Video games are commonly released on Tuesdays in the United States; this fact is often attributed to the Sonic the Hedgehog 2 "Sonic 2s day" marketing campaign in 1992. DVDs and Blu-rays are released on Tuesdays. Albums were typically released on Tuesdays as well, but this has changed to Fridays globally in 2015.

=== Australia ===
In Australia, the board of the Reserve Bank of Australia meets on the first Tuesday of every month except January. The federal government hands down the federal budget on the second Tuesday in May, the practice since 1994 (except in 1996 and 2016). The Melbourne Cup is held each year on the first Tuesday in November.

==Astrology==
In astrology, Tuesday is aligned by the planet Mars and the astrological signs of Aries and Scorpio.

== Named days ==
- Black Tuesday, in the United States, refers to Tuesday, October 29, 1929, part of the great Stock Market Crash of 1929. This was the Tuesday after Black Thursday.
- Easter Tuesday is the Tuesday within the Octave of Easter.
- Patch Tuesday is the second Tuesday of every month when Microsoft releases patches for their products.
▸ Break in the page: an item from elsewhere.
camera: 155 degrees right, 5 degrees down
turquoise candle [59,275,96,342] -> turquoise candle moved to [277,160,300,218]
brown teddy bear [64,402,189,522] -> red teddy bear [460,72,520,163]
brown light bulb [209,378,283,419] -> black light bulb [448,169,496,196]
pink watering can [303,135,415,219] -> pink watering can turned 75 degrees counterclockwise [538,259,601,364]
Some system administrators call this day Black Tuesday.
- Shrove Tuesday (also called Mardi Gras – Fat Tuesday) precedes the first day of Lent in the Western Christian calendar.
- Super Tuesday is the day many American states hold their presidential primary elections.
- Twosday (portmanteau of two and Tuesday) is the name given to Tuesday, February 22, 2022, and an unofficial one-time secular observance held on that day.
- Travel Tuesday is an unofficial observance occurring the Tuesday after Thanksgiving.
- Giving Tuesday, or #GivingTuesday, is a day encouraging people to do good and a global movement to promote generosity. It takes place on the Tuesday following Black Friday and was launched in 2012 in the United States.